• [What to do]: Rewrite every line in the rows below, swapping "Beranda" for "Halaman Utama" and leaving everything else unchanged.

Stored data entries
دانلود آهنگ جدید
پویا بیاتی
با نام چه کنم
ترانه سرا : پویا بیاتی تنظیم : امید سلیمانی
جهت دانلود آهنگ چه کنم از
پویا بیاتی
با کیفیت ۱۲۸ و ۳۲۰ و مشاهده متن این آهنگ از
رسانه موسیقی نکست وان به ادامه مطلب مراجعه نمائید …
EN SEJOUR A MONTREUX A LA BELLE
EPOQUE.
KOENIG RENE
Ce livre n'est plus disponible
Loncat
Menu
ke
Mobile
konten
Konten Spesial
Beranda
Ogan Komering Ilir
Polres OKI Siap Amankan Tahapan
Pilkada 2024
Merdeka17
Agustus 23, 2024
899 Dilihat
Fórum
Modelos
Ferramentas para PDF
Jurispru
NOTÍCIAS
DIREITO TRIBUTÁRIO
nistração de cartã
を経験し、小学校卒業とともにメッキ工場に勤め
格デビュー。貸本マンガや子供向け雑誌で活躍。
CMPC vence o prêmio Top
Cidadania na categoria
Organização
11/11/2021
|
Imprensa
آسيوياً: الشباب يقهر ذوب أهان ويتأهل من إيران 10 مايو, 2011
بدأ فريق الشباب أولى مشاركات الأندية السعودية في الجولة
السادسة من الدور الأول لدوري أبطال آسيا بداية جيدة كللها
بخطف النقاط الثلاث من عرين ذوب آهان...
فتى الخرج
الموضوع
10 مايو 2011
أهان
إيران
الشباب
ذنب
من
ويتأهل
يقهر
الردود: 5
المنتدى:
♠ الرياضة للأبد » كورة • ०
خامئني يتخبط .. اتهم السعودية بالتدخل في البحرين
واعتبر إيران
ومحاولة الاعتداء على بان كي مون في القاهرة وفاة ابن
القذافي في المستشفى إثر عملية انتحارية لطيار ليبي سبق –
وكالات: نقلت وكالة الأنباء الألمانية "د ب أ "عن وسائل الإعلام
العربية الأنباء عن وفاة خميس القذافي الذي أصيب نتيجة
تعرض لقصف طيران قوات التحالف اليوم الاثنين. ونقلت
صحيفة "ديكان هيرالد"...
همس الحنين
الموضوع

• [Output]:
دانلود آهنگ جدید
پویا بیاتی
با نام چه کنم
ترانه سرا : پویا بیاتی تنظیم : امید سلیمانی
جهت دانلود آهنگ چه کنم از
پویا بیاتی
با کیفیت ۱۲۸ و ۳۲۰ و مشاهده متن این آهنگ از
رسانه موسیقی نکست وان به ادامه مطلب مراجعه نمائید …
EN SEJOUR A MONTREUX A LA BELLE
EPOQUE.
KOENIG RENE
Ce livre n'est plus disponible
Loncat
Menu
ke
Mobile
konten
Konten Spesial
Halaman Utama
Ogan Komering Ilir
Polres OKI Siap Amankan Tahapan
Pilkada 2024
Merdeka17
Agustus 23, 2024
899 Dilihat
Fórum
Modelos
Ferramentas para PDF
Jurispru
NOTÍCIAS
DIREITO TRIBUTÁRIO
nistração de cartã
を経験し、小学校卒業とともにメッキ工場に勤め
格デビュー。貸本マンガや子供向け雑誌で活躍。
CMPC vence o prêmio Top
Cidadania na categoria
Organização
11/11/2021
|
Imprensa
آسيوياً: الشباب يقهر ذوب أهان ويتأهل من إيران 10 مايو, 2011
بدأ فريق الشباب أولى مشاركات الأندية السعودية في الجولة
السادسة من الدور الأول لدوري أبطال آسيا بداية جيدة كللها
بخطف النقاط الثلاث من عرين ذوب آهان...
فتى الخرج
الموضوع
10 مايو 2011
أهان
إيران
الشباب
ذنب
من
ويتأهل
يقهر
الردود: 5
المنتدى:
♠ الرياضة للأبد » كورة • ०
خامئني يتخبط .. اتهم السعودية بالتدخل في البحرين
واعتبر إيران
ومحاولة الاعتداء على بان كي مون في القاهرة وفاة ابن
القذافي في المستشفى إثر عملية انتحارية لطيار ليبي سبق –
وكالات: نقلت وكالة الأنباء الألمانية "د ب أ "عن وسائل الإعلام
العربية الأنباء عن وفاة خميس القذافي الذي أصيب نتيجة
تعرض لقصف طيران قوات التحالف اليوم الاثنين. ونقلت
صحيفة "ديكان هيرالد"...
همس الحنين
الموضوع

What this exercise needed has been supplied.